____ SUPPLIED RECORDS

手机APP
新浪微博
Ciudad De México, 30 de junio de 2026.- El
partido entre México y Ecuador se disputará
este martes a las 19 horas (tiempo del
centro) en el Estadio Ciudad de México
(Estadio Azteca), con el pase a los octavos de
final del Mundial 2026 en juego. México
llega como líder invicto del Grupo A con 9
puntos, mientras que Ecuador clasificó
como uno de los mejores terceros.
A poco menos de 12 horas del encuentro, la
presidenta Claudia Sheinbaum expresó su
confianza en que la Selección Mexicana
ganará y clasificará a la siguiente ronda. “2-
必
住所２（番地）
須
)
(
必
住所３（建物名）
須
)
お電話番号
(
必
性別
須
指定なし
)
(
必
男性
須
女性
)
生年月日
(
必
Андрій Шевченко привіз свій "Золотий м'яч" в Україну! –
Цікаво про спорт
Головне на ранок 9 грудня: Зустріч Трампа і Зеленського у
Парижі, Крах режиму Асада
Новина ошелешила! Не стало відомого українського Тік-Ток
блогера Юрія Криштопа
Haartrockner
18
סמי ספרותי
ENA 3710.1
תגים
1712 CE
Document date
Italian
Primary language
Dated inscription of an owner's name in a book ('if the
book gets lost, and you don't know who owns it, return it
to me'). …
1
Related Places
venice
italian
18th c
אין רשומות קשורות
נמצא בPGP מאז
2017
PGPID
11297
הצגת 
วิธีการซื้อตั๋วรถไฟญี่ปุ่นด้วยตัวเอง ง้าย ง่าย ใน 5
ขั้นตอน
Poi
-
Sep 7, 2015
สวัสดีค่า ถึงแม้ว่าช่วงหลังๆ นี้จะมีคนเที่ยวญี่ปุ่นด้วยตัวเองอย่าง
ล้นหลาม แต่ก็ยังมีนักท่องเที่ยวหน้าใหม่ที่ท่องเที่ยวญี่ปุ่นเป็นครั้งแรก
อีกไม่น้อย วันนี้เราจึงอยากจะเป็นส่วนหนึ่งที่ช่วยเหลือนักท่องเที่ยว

________

[GOAL OF THE EXERCISE]:
Exact copies of the line with "Головне на ранок" and of every later line in the entries make up the whole answer.

[PROBLEM SOLUTION]:
Головне на ранок 9 грудня: Зустріч Трампа і Зеленського у
Парижі, Крах режиму Асада
Новина ошелешила! Не стало відомого українського Тік-Ток
блогера Юрія Криштопа
Haartrockner
18
סמי ספרותי
ENA 3710.1
תגים
1712 CE
Document date
Italian
Primary language
Dated inscription of an owner's name in a book ('if the
book gets lost, and you don't know who owns it, return it
to me'). …
1
Related Places
venice
italian
18th c
אין רשומות קשורות
נמצא בPGP מאז
2017
PGPID
11297
הצגת 
วิธีการซื้อตั๋วรถไฟญี่ปุ่นด้วยตัวเอง ง้าย ง่าย ใน 5
ขั้นตอน
Poi
-
Sep 7, 2015
สวัสดีค่า ถึงแม้ว่าช่วงหลังๆ นี้จะมีคนเที่ยวญี่ปุ่นด้วยตัวเองอย่าง
ล้นหลาม แต่ก็ยังมีนักท่องเที่ยวหน้าใหม่ที่ท่องเที่ยวญี่ปุ่นเป็นครั้งแรก
อีกไม่น้อย วันนี้เราจึงอยากจะเป็นส่วนหนึ่งที่ช่วยเหลือนักท่องเที่ยว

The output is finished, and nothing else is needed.